** Opening Records to process block **
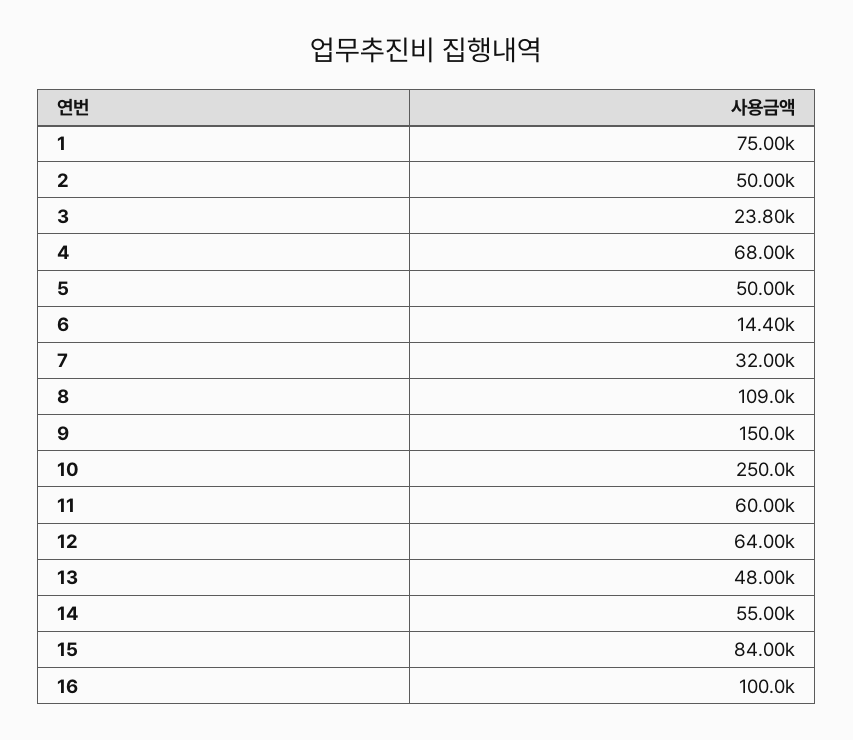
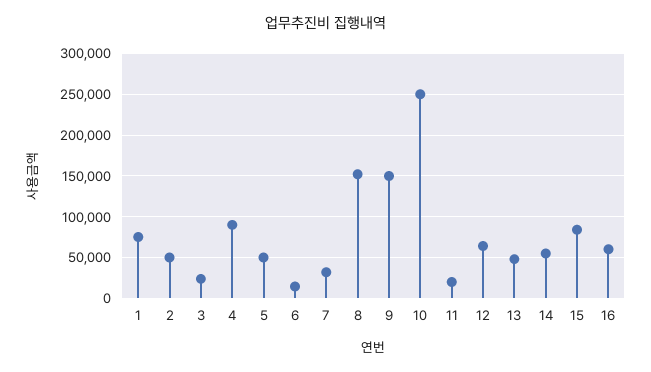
  {
    "1": 75000,
    "2": 50000,
    "3": 23800,
-   "4": 68000,
+   "4": 90000,
    "5": 50000,
    "6": 14400,
    "7": 32000,
-   "8": 109000,
+   "8": 150000,
    "9": 150000,
    "10": 250000,
-   "11": 60000,
+   "11": 20000,
    "12": 64000,
    "13": 48000,
    "14": 55000,
    "15": 84000,
-   "16": 100000
+   "16": 60000
  }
** Closing Records to process block **
**Exercise aim**
Repeat each entry above word for word, leaving every picture out.

**Solution to this exercise**
  {
    "1": 75000,
    "2": 50000,
    "3": 23800,
-   "4": 68000,
+   "4": 90000,
    "5": 50000,
    "6": 14400,
    "7": 32000,
-   "8": 109000,
+   "8": 150000,
    "9": 150000,
    "10": 250000,
-   "11": 60000,
+   "11": 20000,
    "12": 64000,
    "13": 48000,
    "14": 55000,
    "15": 84000,
-   "16": 100000
+   "16": 60000
  }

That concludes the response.